[Start of section]

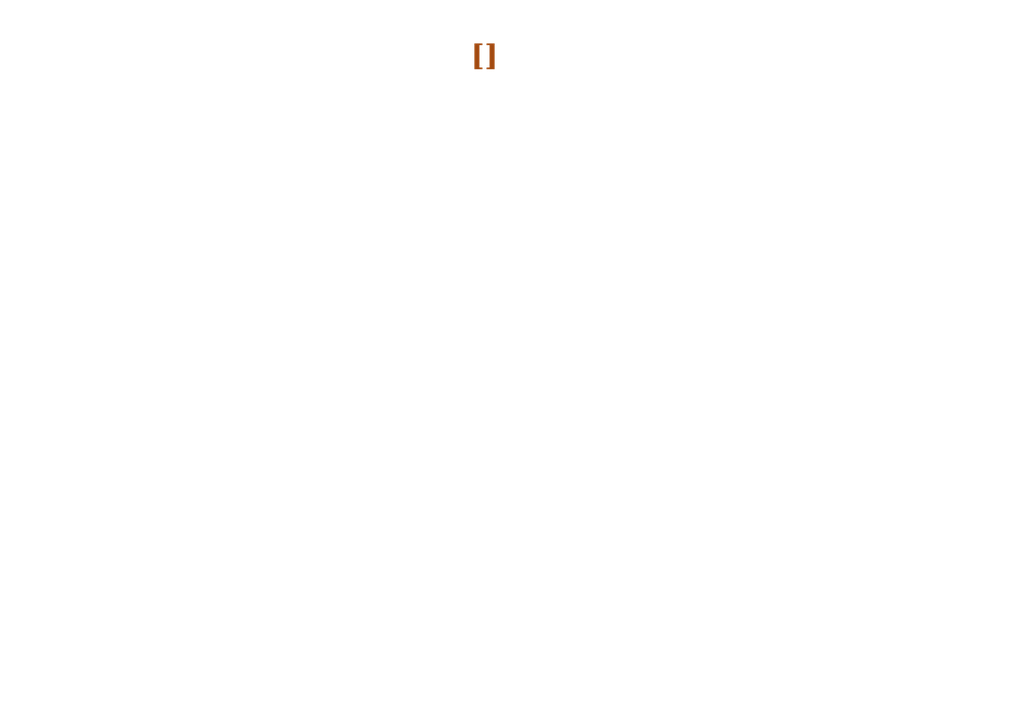
<source format=kicad_sch>
(kicad_sch
	(version 20231120)
	(generator "eeschema")
	(generator_version "8.0")
	(uuid "93720f3c-9880-4db4-ba19-992826f87489")
	(paper "A4")
	(title_block
		(title "Cell_Sentinel")
		(date "2024-11-05")
		(rev "1.0.0")
	)
	(lib_symbols)
	(text "[${#}] ${SHEETNAME}"
		(exclude_from_sim no)
		(at 141.986 18.288 0)
		(effects
			(font
				(face "Times New Roman")
				(size 6 6)
				(thickness 1.6)
				(bold yes)
				(color 159 72 15 1)
			)
		)
		(uuid "2e73eb21-a422-46a3-a026-6968dcdc8f92")
	)
)

</source>
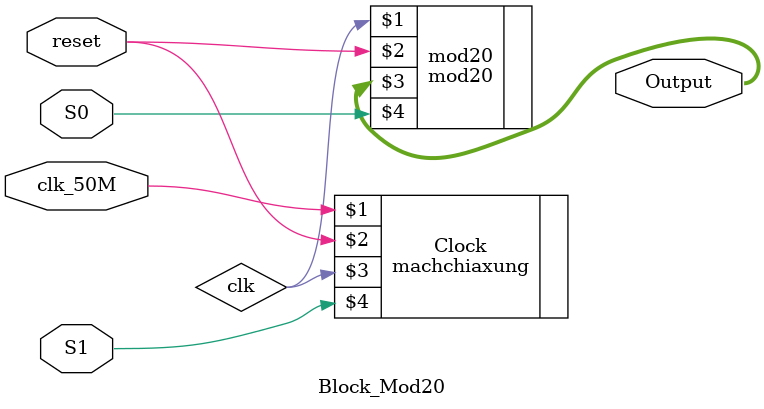
<source format=v>
`timescale 1ns / 1ps
module Block_Mod20(clk_50M, S0, S1, reset, Output);
input clk_50M, S0, S1, reset;
output wire [4:0] Output;
wire clk;
machchiaxung Clock (clk_50M, reset, clk, S1);
mod20 mod20 (clk, reset, Output, S0);

endmodule

</source>
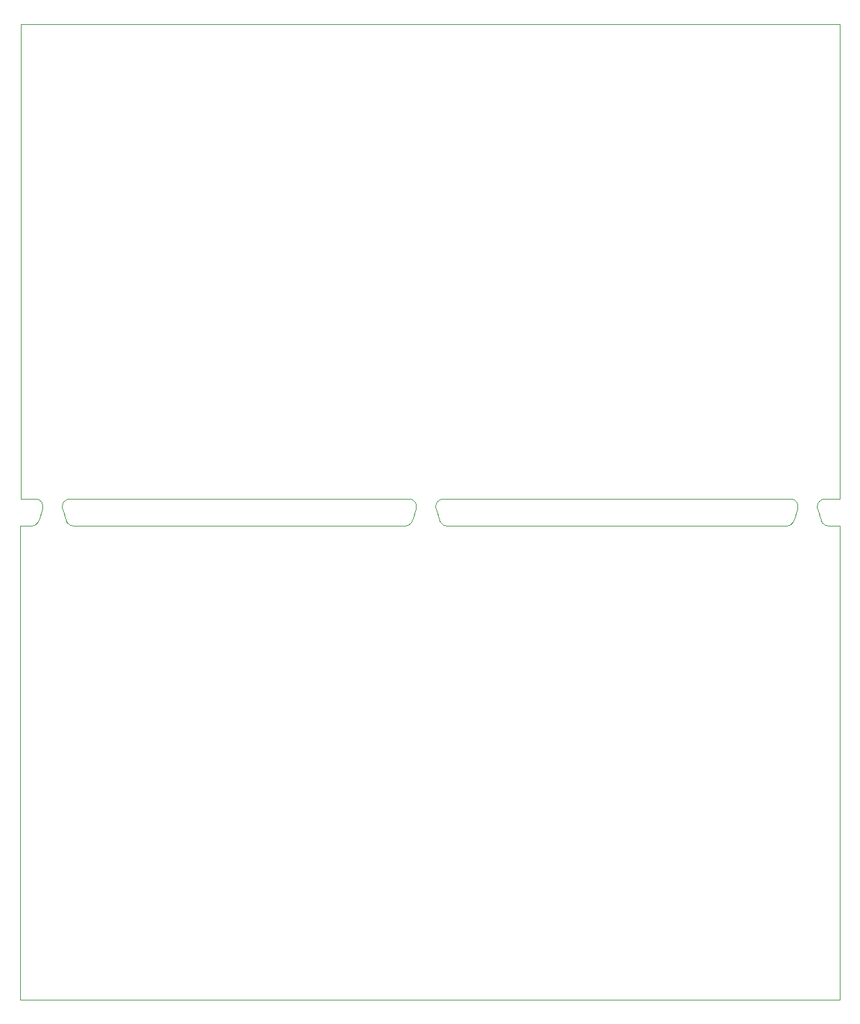
<source format=gko>
%MOIN*%
%OFA0B0*%
%FSLAX36Y36*%
%IPPOS*%
%LPD*%
%ADD10C,0*%
D10*
X001903128Y002346999D02*
X001903128Y002346999D01*
X000262225Y002346999D01*
X000259729Y002347079D01*
X000257244Y002347316D01*
X000254778Y002347710D01*
X000252342Y002348260D01*
X000249946Y002348963D01*
X000247599Y002349817D01*
X000245312Y002350818D01*
X000243092Y002351961D01*
X000240949Y002353244D01*
X000238892Y002354659D01*
X000236929Y002356202D01*
X000235067Y002357866D01*
X000233315Y002359645D01*
X000231679Y002361532D01*
X000230166Y002363518D01*
X000228781Y002365597D01*
X000227532Y002367759D01*
X000226422Y002369995D01*
X000225456Y002372298D01*
X000224638Y002374657D01*
X000207477Y002429732D01*
X000206546Y002433298D01*
X000205953Y002436936D01*
X000205703Y002440612D01*
X000205798Y002444297D01*
X000206236Y002447956D01*
X000207015Y002451558D01*
X000208128Y002455071D01*
X000209564Y002458465D01*
X000211311Y002461710D01*
X000213354Y002464778D01*
X000215674Y002467641D01*
X000218253Y002470274D01*
X000221066Y002472655D01*
X000224089Y002474762D01*
X000227297Y002476577D01*
X000230660Y002478085D01*
X000234149Y002479271D01*
X000237734Y002480126D01*
X000241383Y002480642D01*
X000245064Y002480814D01*
X001920289Y002480814D01*
X001923970Y002480642D01*
X001927620Y002480126D01*
X001931204Y002479271D01*
X001934694Y002478085D01*
X001938057Y002476577D01*
X001941264Y002474762D01*
X001944287Y002472655D01*
X001947101Y002470274D01*
X001949679Y002467641D01*
X001952000Y002464778D01*
X001954043Y002461710D01*
X001955790Y002458465D01*
X001957226Y002455071D01*
X001958338Y002451558D01*
X001959117Y002447956D01*
X001959556Y002444297D01*
X001959650Y002440612D01*
X001959400Y002436936D01*
X001958807Y002433298D01*
X001957877Y002429732D01*
X001940716Y002374657D01*
X001939898Y002372298D01*
X001938932Y002369995D01*
X001937822Y002367759D01*
X001936572Y002365597D01*
X001935188Y002363518D01*
X001933675Y002361532D01*
X001932039Y002359645D01*
X001930286Y002357866D01*
X001928425Y002356202D01*
X001926461Y002354659D01*
X001924404Y002353244D01*
X001922261Y002351961D01*
X001920042Y002350818D01*
X001917754Y002349817D01*
X001915407Y002348963D01*
X001913011Y002348260D01*
X001910575Y002347710D01*
X001908110Y002347316D01*
X001905624Y002347079D01*
X001903128Y002346999D01*
X002112619Y002346999D02*
X002112619Y002346999D01*
X002110123Y002347079D01*
X002107637Y002347316D01*
X002105172Y002347710D01*
X002102736Y002348260D01*
X002100340Y002348963D01*
X002097993Y002349817D01*
X002095705Y002350818D01*
X002093486Y002351961D01*
X002091343Y002353244D01*
X002089286Y002354659D01*
X002087322Y002356202D01*
X002085461Y002357866D01*
X002083708Y002359645D01*
X002082072Y002361532D01*
X002080559Y002363518D01*
X002079175Y002365597D01*
X002077926Y002367759D01*
X002076815Y002369995D01*
X002075849Y002372298D01*
X002075031Y002374657D01*
X002057870Y002429732D01*
X002056940Y002433298D01*
X002056347Y002436936D01*
X002056097Y002440612D01*
X002056191Y002444297D01*
X002056630Y002447956D01*
X002057409Y002451558D01*
X002058521Y002455071D01*
X002059957Y002458465D01*
X002061705Y002461710D01*
X002063747Y002464778D01*
X002066068Y002467641D01*
X002068646Y002470274D01*
X002071460Y002472655D01*
X002074483Y002474762D01*
X002077690Y002476577D01*
X002081053Y002478085D01*
X002084543Y002479271D01*
X002088127Y002480126D01*
X002091777Y002480642D01*
X002095458Y002480814D01*
X003810053Y002480814D01*
X003813734Y002480642D01*
X003817383Y002480126D01*
X003820968Y002479271D01*
X003824457Y002478085D01*
X003827820Y002476577D01*
X003831028Y002474762D01*
X003834051Y002472655D01*
X003836864Y002470274D01*
X003839443Y002467641D01*
X003841763Y002464778D01*
X003843806Y002461710D01*
X003845553Y002458465D01*
X003846989Y002455071D01*
X003848102Y002451558D01*
X003848881Y002447956D01*
X003849320Y002444297D01*
X003849414Y002440612D01*
X003849164Y002436936D01*
X003848571Y002433298D01*
X003847641Y002429732D01*
X003830479Y002374657D01*
X003829661Y002372298D01*
X003828695Y002369995D01*
X003827585Y002367759D01*
X003826336Y002365597D01*
X003824952Y002363518D01*
X003823438Y002361532D01*
X003821802Y002359645D01*
X003820050Y002357866D01*
X003818189Y002356202D01*
X003816225Y002354659D01*
X003814168Y002353244D01*
X003812025Y002351961D01*
X003809805Y002350818D01*
X003807518Y002349817D01*
X003805171Y002348963D01*
X003802775Y002348260D01*
X003800339Y002347710D01*
X003797873Y002347316D01*
X003795388Y002347079D01*
X003792892Y002346999D01*
X002112619Y002346999D01*
X000069895Y002480814D02*
X000069895Y002480814D01*
X000073577Y002480642D01*
X000077226Y002480126D01*
X000080811Y002479271D01*
X000084300Y002478085D01*
X000087663Y002476577D01*
X000090870Y002474762D01*
X000093894Y002472655D01*
X000096707Y002470274D01*
X000099285Y002467641D01*
X000101606Y002464778D01*
X000103649Y002461710D01*
X000105396Y002458465D01*
X000106832Y002455071D01*
X000107944Y002451558D01*
X000108723Y002447956D01*
X000109162Y002444297D01*
X000109257Y002440612D01*
X000109006Y002436936D01*
X000108414Y002433298D01*
X000107483Y002429732D01*
X000090322Y002374657D01*
X000089504Y002372298D01*
X000088538Y002369995D01*
X000087428Y002367759D01*
X000086178Y002365597D01*
X000084794Y002363518D01*
X000083281Y002361532D01*
X000081645Y002359645D01*
X000079893Y002357866D01*
X000078031Y002356202D01*
X000076068Y002354659D01*
X000074011Y002353244D01*
X000071868Y002351961D01*
X000069648Y002350818D01*
X000067360Y002349817D01*
X000065014Y002348963D01*
X000062618Y002348260D01*
X000060182Y002347710D01*
X000057716Y002347316D01*
X000055230Y002347079D01*
X000052734Y002346999D01*
X000000000Y002346999D01*
X000000000Y000000000D01*
X004058500Y000000000D01*
X004058500Y002346999D01*
X004002383Y002346999D01*
X003999887Y002347079D01*
X003997401Y002347316D01*
X003994935Y002347710D01*
X003992500Y002348260D01*
X003990104Y002348963D01*
X003987757Y002349817D01*
X003985469Y002350818D01*
X003983249Y002351961D01*
X003981107Y002353244D01*
X003979049Y002354659D01*
X003977086Y002356202D01*
X003975224Y002357866D01*
X003973472Y002359645D01*
X003971836Y002361532D01*
X003970323Y002363518D01*
X003968939Y002365597D01*
X003967689Y002367759D01*
X003966579Y002369995D01*
X003965613Y002372298D01*
X003964795Y002374657D01*
X003947634Y002429732D01*
X003946704Y002433298D01*
X003946111Y002436936D01*
X003945860Y002440612D01*
X003945955Y002444297D01*
X003946394Y002447956D01*
X003947173Y002451558D01*
X003948285Y002455071D01*
X003949721Y002458465D01*
X003951468Y002461710D01*
X003953511Y002464778D01*
X003955832Y002467641D01*
X003958410Y002470274D01*
X003961223Y002472655D01*
X003964247Y002474762D01*
X003967454Y002476577D01*
X003970817Y002478085D01*
X003974306Y002479271D01*
X003977891Y002480126D01*
X003981540Y002480642D01*
X003985222Y002480814D01*
X004059000Y002480814D01*
X004059000Y004827814D01*
X000000499Y004827814D01*
X000000499Y002480814D01*
X000069895Y002480814D01*
M02*
</source>
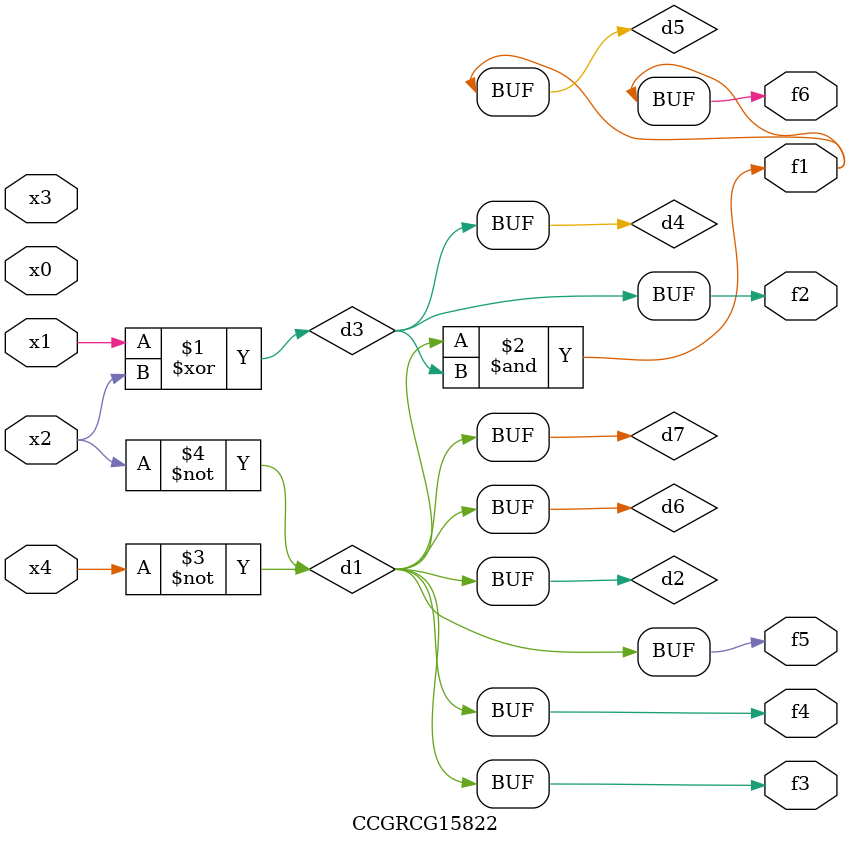
<source format=v>
module CCGRCG15822(
	input x0, x1, x2, x3, x4,
	output f1, f2, f3, f4, f5, f6
);

	wire d1, d2, d3, d4, d5, d6, d7;

	not (d1, x4);
	not (d2, x2);
	xor (d3, x1, x2);
	buf (d4, d3);
	and (d5, d1, d3);
	buf (d6, d1, d2);
	buf (d7, d2);
	assign f1 = d5;
	assign f2 = d4;
	assign f3 = d7;
	assign f4 = d7;
	assign f5 = d7;
	assign f6 = d5;
endmodule

</source>
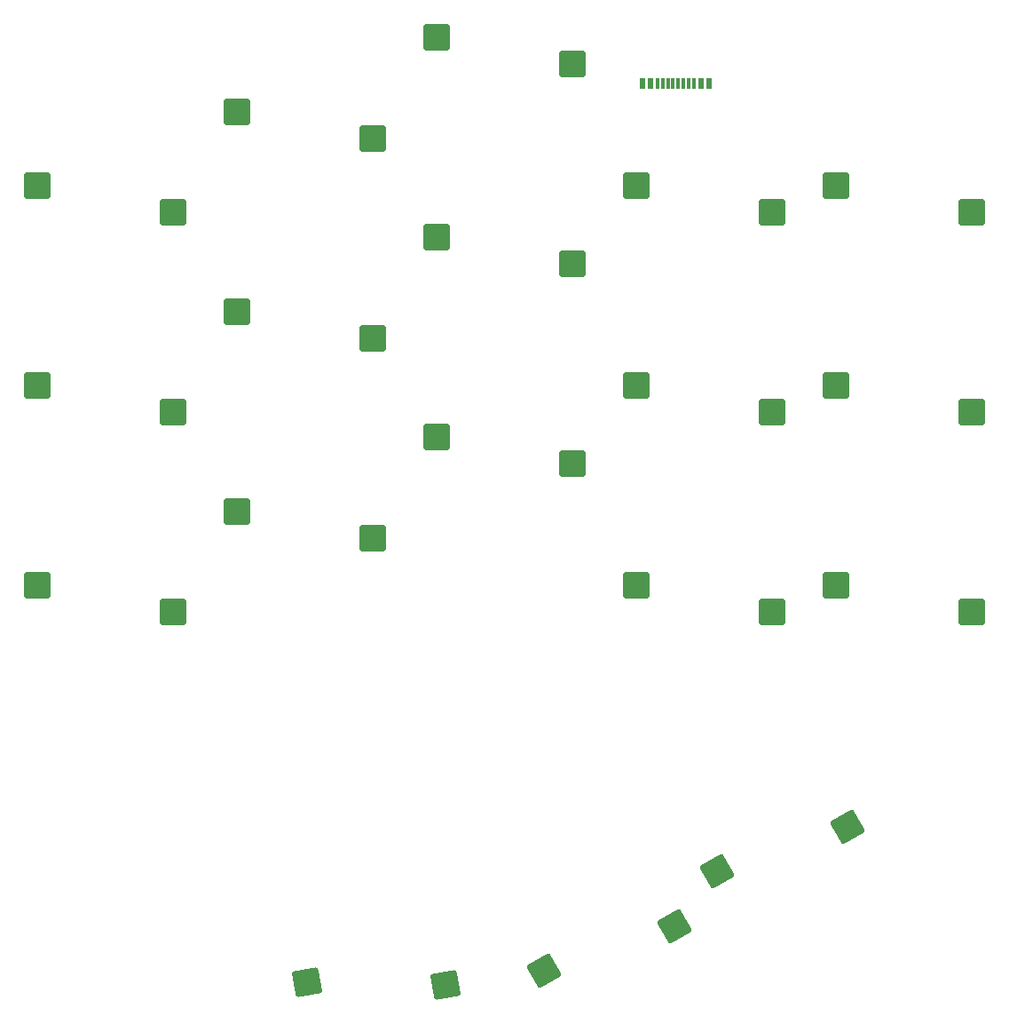
<source format=gbr>
%TF.GenerationSoftware,KiCad,Pcbnew,7.0.9-7.0.9~ubuntu22.04.1*%
%TF.CreationDate,2023-11-28T13:07:08+03:00*%
%TF.ProjectId,Keeb,4b656562-2e6b-4696-9361-645f70636258,rev?*%
%TF.SameCoordinates,Original*%
%TF.FileFunction,Paste,Top*%
%TF.FilePolarity,Positive*%
%FSLAX46Y46*%
G04 Gerber Fmt 4.6, Leading zero omitted, Abs format (unit mm)*
G04 Created by KiCad (PCBNEW 7.0.9-7.0.9~ubuntu22.04.1) date 2023-11-28 13:07:08*
%MOMM*%
%LPD*%
G01*
G04 APERTURE LIST*
G04 Aperture macros list*
%AMRoundRect*
0 Rectangle with rounded corners*
0 $1 Rounding radius*
0 $2 $3 $4 $5 $6 $7 $8 $9 X,Y pos of 4 corners*
0 Add a 4 corners polygon primitive as box body*
4,1,4,$2,$3,$4,$5,$6,$7,$8,$9,$2,$3,0*
0 Add four circle primitives for the rounded corners*
1,1,$1+$1,$2,$3*
1,1,$1+$1,$4,$5*
1,1,$1+$1,$6,$7*
1,1,$1+$1,$8,$9*
0 Add four rect primitives between the rounded corners*
20,1,$1+$1,$2,$3,$4,$5,0*
20,1,$1+$1,$4,$5,$6,$7,0*
20,1,$1+$1,$6,$7,$8,$9,0*
20,1,$1+$1,$8,$9,$2,$3,0*%
G04 Aperture macros list end*
%ADD10R,0.600000X1.140000*%
%ADD11R,0.300000X1.140000*%
%ADD12RoundRect,0.250000X1.025000X1.000000X-1.025000X1.000000X-1.025000X-1.000000X1.025000X-1.000000X0*%
%ADD13RoundRect,0.250000X0.387676X1.378525X-1.387676X0.353525X-0.387676X-1.378525X1.387676X-0.353525X0*%
%ADD14RoundRect,0.250000X0.835780X1.162797X-1.183076X0.806818X-0.835780X-1.162797X1.183076X-0.806818X0*%
G04 APERTURE END LIST*
D10*
%TO.C,J1*%
X169865000Y-40790000D03*
X169065000Y-40790000D03*
D11*
X167915000Y-40790000D03*
X166915000Y-40790000D03*
X166415000Y-40790000D03*
X165415000Y-40790000D03*
D10*
X163465000Y-40790000D03*
X164265000Y-40790000D03*
D11*
X164915000Y-40790000D03*
X165915000Y-40790000D03*
X167415000Y-40790000D03*
X168415000Y-40790000D03*
%TD*%
D12*
%TO.C,SW3*%
X118690000Y-53077944D03*
X105763000Y-50537944D03*
%TD*%
%TO.C,SW4*%
X118690000Y-72127944D03*
X105763000Y-69587944D03*
%TD*%
%TO.C,SW5*%
X118690000Y-91177944D03*
X105763000Y-88637944D03*
%TD*%
%TO.C,SW6*%
X137740000Y-46027944D03*
X124813000Y-43487944D03*
%TD*%
%TO.C,SW7*%
X137740000Y-65077944D03*
X124813000Y-62537944D03*
%TD*%
%TO.C,SW8*%
X137740000Y-84127944D03*
X124813000Y-81587944D03*
%TD*%
%TO.C,SW9*%
X156790000Y-38977944D03*
X143863000Y-36437944D03*
%TD*%
%TO.C,SW10*%
X156790000Y-58027944D03*
X143863000Y-55487944D03*
%TD*%
%TO.C,SW11*%
X156790000Y-77077944D03*
X143863000Y-74537944D03*
%TD*%
%TO.C,SW13*%
X175840000Y-53077944D03*
X162913000Y-50537944D03*
%TD*%
%TO.C,SW14*%
X175840000Y-72127944D03*
X162913000Y-69587944D03*
%TD*%
%TO.C,SW15*%
X175840000Y-91177944D03*
X162913000Y-88637944D03*
%TD*%
D13*
%TO.C,SW16*%
X166583433Y-121165306D03*
X154118323Y-125429102D03*
%TD*%
D12*
%TO.C,SW17*%
X194890000Y-53077944D03*
X181963000Y-50537944D03*
%TD*%
%TO.C,SW18*%
X194890000Y-72127944D03*
X181963000Y-69587944D03*
%TD*%
%TO.C,SW19*%
X194890000Y-91177944D03*
X181963000Y-88637944D03*
%TD*%
D13*
%TO.C,SW20*%
X183081217Y-111640306D03*
X170616107Y-115904102D03*
%TD*%
D14*
%TO.C,SW1*%
X144669120Y-126736158D03*
X131497443Y-126479496D03*
%TD*%
M02*

</source>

[End of section]

TASK DESCRIPTION - Wherever the string "four" appears in the data above, report the whole line.

YOUR SOLUTION -
0 Add four circle primitives for the rounded corners*
0 Add four rect primitives between the rounded corners*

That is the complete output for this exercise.